▶ [REQUIRED ACTIONS]
(a) In the C++ expression-evaluator discussion, where can the temporary objects be pushed?
(b) Carry on the C++ expression-evaluator discussion from the point where it stops.

▶ [SUPPLIED TEXT]
## start

From a discussion in the comments to the OP:

What is supposed to happen for 42 = 2?

Well CConstant::eval() would return a temporary copy of the member CValue which would be assigned, but that would not do anything since it would be a temporary value and not the member itself that would get assigned. It would be like doing : 3 + 5 = 10;

I do not particularly like this design, because it allows error-prone or nonsensical expressions, but let's try to implement it:

class IExpression
{
    public:
        virtual ~IExpression( void ) { }
        virtual CValue& eval( CScope & ) const = 0;
};

With this interface, we can mutate any return value of an expression. Of course, it requires using temporary objects. You can push them to your stack in CScope, which requires modifying the scope object. For example:

class CConstant : public IExpression
{
    protected:
        const CValue _value;
    public:
        virtual CValue& eval( CScope & scope ) const
        {
            return scope.push(_value);
        }
};

The variable stays roughly the same:

class CVariable : public IExpression
{
    protected:
        const string _name;
    public:
        virtual CValue& eval( CScope & scope ) const
        { return scope.access( this->_name ); }
};

Then, assignment just works the way you've written it:

CValue COperation::eval( CScope & scope ) const
{
    switch( this->_eOper )
    {
        // ...
        case E_ASSIGN:
            return this->_left->eval( scope ) = this->right->eval( scope );
    }
}

If you don't want to create copies of the values at all times, you can restrict copying a constant when it's used at the LHS of an assignment.

## end

▶ [ENTRIES SHOWN]
## start

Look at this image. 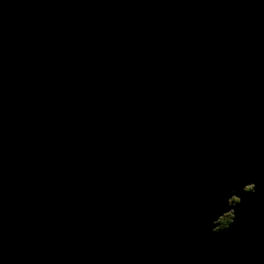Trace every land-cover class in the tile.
Listing matches in <instances>:
<instances>
[{
	"label": "water",
	"instance_id": "water-1",
	"mask_svg": "<svg viewBox=\"0 0 264 264\" xmlns=\"http://www.w3.org/2000/svg\"><path fill=\"white\" fill-rule=\"evenodd\" d=\"M0 264H264V0H0Z\"/></svg>",
	"mask_w": 264,
	"mask_h": 264
},
{
	"label": "flooded vegetation",
	"instance_id": "flooded-vegetation-1",
	"mask_svg": "<svg viewBox=\"0 0 264 264\" xmlns=\"http://www.w3.org/2000/svg\"><path fill=\"white\" fill-rule=\"evenodd\" d=\"M232 200H237L236 198H233ZM224 219H226V220H228L229 219V221H231V219H232V213H228V215L226 216V215H224ZM221 219H220V222H219V227H220V225H221Z\"/></svg>",
	"mask_w": 264,
	"mask_h": 264
},
{
	"label": "trees",
	"instance_id": "trees-1",
	"mask_svg": "<svg viewBox=\"0 0 264 264\" xmlns=\"http://www.w3.org/2000/svg\"><path fill=\"white\" fill-rule=\"evenodd\" d=\"M229 222H230L229 219H228V220L223 219V220L221 221L220 228H223V227L227 226V225L229 224Z\"/></svg>",
	"mask_w": 264,
	"mask_h": 264
},
{
	"label": "rangeland",
	"instance_id": "rangeland-1",
	"mask_svg": "<svg viewBox=\"0 0 264 264\" xmlns=\"http://www.w3.org/2000/svg\"><path fill=\"white\" fill-rule=\"evenodd\" d=\"M228 213H229V212H226L224 215H226V216H227V215H228ZM224 215L220 217V219H221V220H223V219L225 218V217H224ZM220 219H219V222H220Z\"/></svg>",
	"mask_w": 264,
	"mask_h": 264
}]
</instances>
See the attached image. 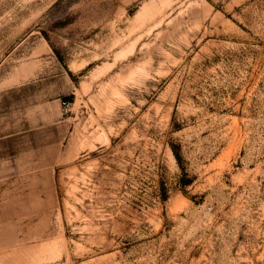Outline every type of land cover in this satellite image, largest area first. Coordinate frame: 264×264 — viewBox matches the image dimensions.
<instances>
[{"label": "rangeland", "instance_id": "1", "mask_svg": "<svg viewBox=\"0 0 264 264\" xmlns=\"http://www.w3.org/2000/svg\"><path fill=\"white\" fill-rule=\"evenodd\" d=\"M0 264H264V0H0Z\"/></svg>", "mask_w": 264, "mask_h": 264}]
</instances>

## end

▶ [WRITTEN RESPONSES]
(a) They can be pushed to the stack in CScope, which requires modifying the scope object.

(b)
class IExpression
{
    public:
        virtual ~IExpression( void ) { }
        virtual CValue rvalue( CScope const& ) const = 0;
        virtual CValue& lvalue( CScope & ) const = 0;
};

class CConstant : public IExpression
{
    protected:
        const CValue _value;
    public:
        virtual CValue& lvalue( CScope & scope ) const
        {
            return scope.push(_value);
        }
        virtual CValue rvalue( CScope const& scope ) const
        {
            return _value;
        }
};

CValue COperation::eval( CScope & scope ) const
{
    switch( this->_eOper )
    {
        // ...
        case E_ASSIGN:
            return this->_left->lvalue( scope ) = this->right->rvalue( scope );
    }
}

We can also create the temporaries more locally:

class CMutableValue
{
private:
    union { CValue _cpy; };
    bool _tmp;
public:
    CValue& _ref;

    CMutableValue(CValue & var)
        : _tmp(false), _ref(var) {}
    CMutableValue(CValue const & val)
        : _cpy(val), _tmp(true), _ref(_cpy) {}
    CMutableValue(CMutableValue const& source)
        : _tmp(source._tmp), _ref( source._tmp ? _cpy : source._ref )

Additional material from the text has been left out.